> _TEXTO FORNECIDO_
***
Risco de desabastecimento e temor de judicialização deflagraram mega-aumento da Petrobras

Foto: Daniel Marenco/Folhapress/Arquivo

A pressão de acionistas da Petrobras por reajustes e o receio de desabastecimento manifestado por integrantes da companhia e por políticos do Nordeste deflagraram a decisão da estatal de anunciar um mega-aumento nos preços de combustíveis.

O reajuste foi concedido após quase dois meses sem repassar para as bombas a alta dos preços internacionais do petróleo.

Integrantes do conselho de administração da estatal negam ter sofrido qualquer tipo de pressão de acionistas. Mas a reportagem apurou que o próprio colegiado alertou que a diretoria da Petrobras poderia ser questionada judicialmente por acionistas minoritários, caso a empresa continuasse adiando os reajustes por tanto tempo.
***
> _TRECHOS DO MATERIAL_

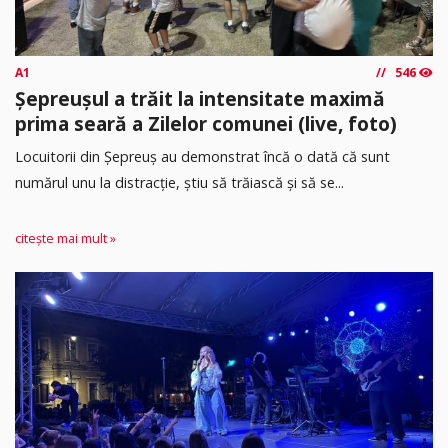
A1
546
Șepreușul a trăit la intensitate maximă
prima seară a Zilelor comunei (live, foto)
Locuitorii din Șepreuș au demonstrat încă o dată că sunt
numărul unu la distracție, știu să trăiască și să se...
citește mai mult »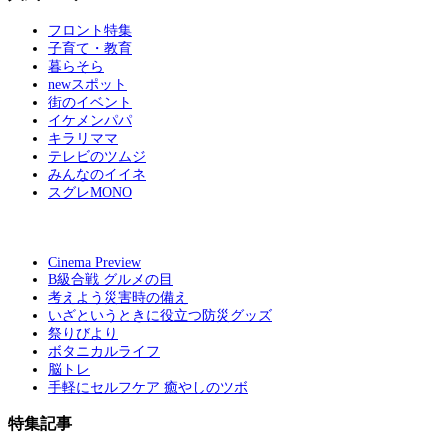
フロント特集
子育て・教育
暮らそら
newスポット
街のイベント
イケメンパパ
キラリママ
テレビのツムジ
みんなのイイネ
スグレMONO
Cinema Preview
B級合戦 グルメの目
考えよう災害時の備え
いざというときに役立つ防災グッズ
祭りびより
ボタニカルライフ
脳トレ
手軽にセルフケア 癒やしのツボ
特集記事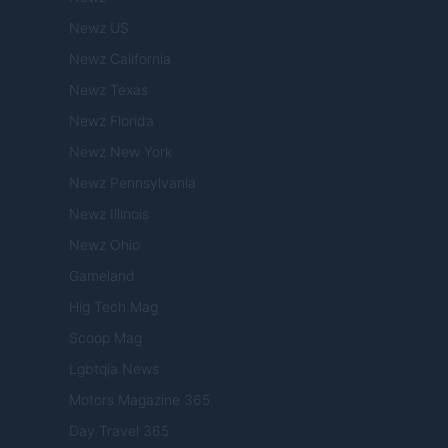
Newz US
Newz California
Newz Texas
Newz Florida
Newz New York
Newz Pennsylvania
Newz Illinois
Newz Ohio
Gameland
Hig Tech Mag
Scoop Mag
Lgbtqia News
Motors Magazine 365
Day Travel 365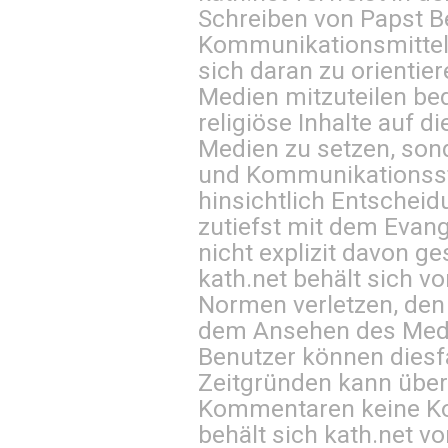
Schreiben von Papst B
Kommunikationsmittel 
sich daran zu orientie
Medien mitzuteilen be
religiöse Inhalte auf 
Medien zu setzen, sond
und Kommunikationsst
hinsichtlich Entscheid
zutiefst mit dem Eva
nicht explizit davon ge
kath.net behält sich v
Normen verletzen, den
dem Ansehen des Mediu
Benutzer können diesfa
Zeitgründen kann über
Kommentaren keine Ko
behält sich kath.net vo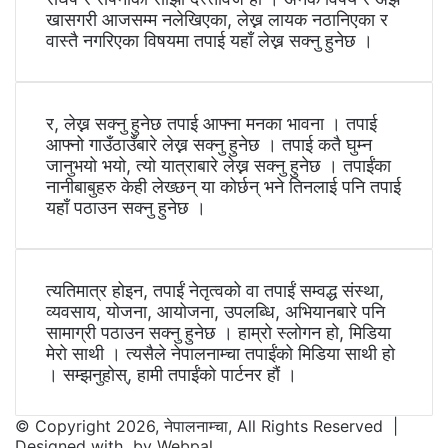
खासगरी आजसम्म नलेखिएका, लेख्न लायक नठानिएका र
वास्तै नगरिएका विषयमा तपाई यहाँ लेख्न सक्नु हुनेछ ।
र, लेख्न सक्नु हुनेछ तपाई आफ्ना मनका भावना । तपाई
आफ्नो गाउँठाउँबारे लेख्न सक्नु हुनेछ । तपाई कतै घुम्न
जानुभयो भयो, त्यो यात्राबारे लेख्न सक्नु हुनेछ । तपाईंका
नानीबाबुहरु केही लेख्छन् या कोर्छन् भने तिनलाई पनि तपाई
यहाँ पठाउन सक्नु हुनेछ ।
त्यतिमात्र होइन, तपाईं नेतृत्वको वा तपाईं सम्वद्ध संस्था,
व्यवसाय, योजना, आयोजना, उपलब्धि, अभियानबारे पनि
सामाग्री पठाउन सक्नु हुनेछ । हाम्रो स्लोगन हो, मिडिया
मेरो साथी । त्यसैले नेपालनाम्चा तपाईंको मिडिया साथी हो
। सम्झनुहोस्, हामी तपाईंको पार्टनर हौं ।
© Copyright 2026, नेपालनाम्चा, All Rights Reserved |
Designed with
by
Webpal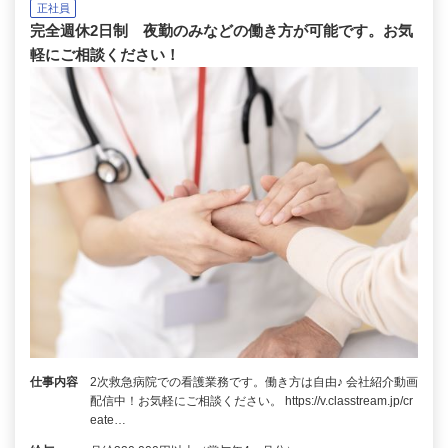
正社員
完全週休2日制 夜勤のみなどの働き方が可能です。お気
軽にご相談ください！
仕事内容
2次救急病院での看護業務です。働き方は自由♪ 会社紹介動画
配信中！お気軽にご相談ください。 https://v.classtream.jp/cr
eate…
***
> _PERGUNTAS PARA RESPONDER_
a) Atualize o texto sobre o aumento da Petrobras: reescreva tudo desde "A pressão de" até "por tanto tempo.", trocando "acionistas minoritários" por "sócios minoritários".
b) Segundo o texto sobre o aumento da Petrobras, por quanto tempo a estatal ficou sem repassar para as bombas a alta dos preços internacionais do petróleo?

> _EXERCÍCIO RESOLVIDO_
a)
A pressão de acionistas da Petrobras por reajustes e o receio de desabastecimento manifestado por integrantes da companhia e por políticos do Nordeste deflagraram a decisão da estatal de anunciar um mega-aumento nos preços de combustíveis.

O reajuste foi concedido após quase dois meses sem repassar para as bombas a alta dos preços internacionais do petróleo.

Integrantes do conselho de administração da estatal negam ter sofrido qualquer tipo de pressão de acionistas. Mas a reportagem apurou que o próprio colegiado alertou que a diretoria da Petrobras poderia ser questionada judicialmente por sócios minoritários, caso a empresa continuasse adiando os reajustes por tanto tempo.

b) Quase dois meses.